STATED PROBLEM » Duplicate the lines of the listing from its first line through the line containing "common name: Chickweed geometer", inclusive.

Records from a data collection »
++++++++++

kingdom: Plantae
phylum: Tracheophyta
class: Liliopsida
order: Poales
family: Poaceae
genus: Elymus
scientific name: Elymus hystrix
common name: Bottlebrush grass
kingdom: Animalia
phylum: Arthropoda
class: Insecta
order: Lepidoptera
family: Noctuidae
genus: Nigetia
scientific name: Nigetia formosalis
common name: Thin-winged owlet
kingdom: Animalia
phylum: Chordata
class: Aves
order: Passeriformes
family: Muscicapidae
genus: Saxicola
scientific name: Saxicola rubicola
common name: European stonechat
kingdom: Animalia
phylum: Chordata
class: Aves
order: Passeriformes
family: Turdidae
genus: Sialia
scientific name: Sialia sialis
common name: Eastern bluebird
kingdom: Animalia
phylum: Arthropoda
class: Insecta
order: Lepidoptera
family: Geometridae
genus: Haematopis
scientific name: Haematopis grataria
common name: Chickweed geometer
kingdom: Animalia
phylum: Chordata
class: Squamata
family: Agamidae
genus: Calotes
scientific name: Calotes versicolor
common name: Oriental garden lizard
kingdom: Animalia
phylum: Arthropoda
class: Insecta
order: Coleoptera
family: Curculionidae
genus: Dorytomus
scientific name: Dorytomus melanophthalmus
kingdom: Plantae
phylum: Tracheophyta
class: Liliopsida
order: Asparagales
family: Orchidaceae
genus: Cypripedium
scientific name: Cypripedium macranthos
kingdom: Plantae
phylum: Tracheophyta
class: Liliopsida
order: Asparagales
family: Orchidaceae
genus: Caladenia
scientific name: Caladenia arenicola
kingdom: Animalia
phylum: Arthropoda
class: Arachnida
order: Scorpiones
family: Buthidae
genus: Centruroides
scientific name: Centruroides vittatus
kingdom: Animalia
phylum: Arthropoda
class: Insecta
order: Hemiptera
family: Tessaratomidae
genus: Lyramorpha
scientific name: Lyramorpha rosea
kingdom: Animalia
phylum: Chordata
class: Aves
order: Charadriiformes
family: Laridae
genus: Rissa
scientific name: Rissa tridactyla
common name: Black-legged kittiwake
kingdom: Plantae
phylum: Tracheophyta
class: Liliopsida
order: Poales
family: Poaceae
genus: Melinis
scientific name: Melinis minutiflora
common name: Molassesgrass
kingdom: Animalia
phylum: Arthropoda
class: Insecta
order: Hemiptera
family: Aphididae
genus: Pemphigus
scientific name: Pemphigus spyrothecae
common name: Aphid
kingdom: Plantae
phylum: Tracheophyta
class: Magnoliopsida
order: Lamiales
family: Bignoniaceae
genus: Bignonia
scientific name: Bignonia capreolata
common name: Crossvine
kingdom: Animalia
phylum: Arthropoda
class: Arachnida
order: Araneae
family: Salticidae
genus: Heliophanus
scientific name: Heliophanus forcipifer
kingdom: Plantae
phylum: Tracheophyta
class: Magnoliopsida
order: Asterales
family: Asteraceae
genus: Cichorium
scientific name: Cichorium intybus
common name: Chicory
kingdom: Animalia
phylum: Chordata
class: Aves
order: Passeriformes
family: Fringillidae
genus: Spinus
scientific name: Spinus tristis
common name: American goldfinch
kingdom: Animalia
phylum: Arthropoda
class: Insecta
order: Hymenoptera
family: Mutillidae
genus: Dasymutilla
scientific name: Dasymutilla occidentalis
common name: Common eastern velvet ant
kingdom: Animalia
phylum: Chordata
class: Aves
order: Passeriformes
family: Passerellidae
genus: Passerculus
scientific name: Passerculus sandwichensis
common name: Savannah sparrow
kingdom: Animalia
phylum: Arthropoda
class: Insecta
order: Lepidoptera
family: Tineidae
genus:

++++++++++

ANSWER TO THIS TASK »
kingdom: Plantae
phylum: Tracheophyta
class: Liliopsida
order: Poales
family: Poaceae
genus: Elymus
scientific name: Elymus hystrix
common name: Bottlebrush grass
kingdom: Animalia
phylum: Arthropoda
class: Insecta
order: Lepidoptera
family: Noctuidae
genus: Nigetia
scientific name: Nigetia formosalis
common name: Thin-winged owlet
kingdom: Animalia
phylum: Chordata
class: Aves
order: Passeriformes
family: Muscicapidae
genus: Saxicola
scientific name: Saxicola rubicola
common name: European stonechat
kingdom: Animalia
phylum: Chordata
class: Aves
order: Passeriformes
family: Turdidae
genus: Sialia
scientific name: Sialia sialis
common name: Eastern bluebird
kingdom: Animalia
phylum: Arthropoda
class: Insecta
order: Lepidoptera
family: Geometridae
genus: Haematopis
scientific name: Haematopis grataria
common name: Chickweed geometer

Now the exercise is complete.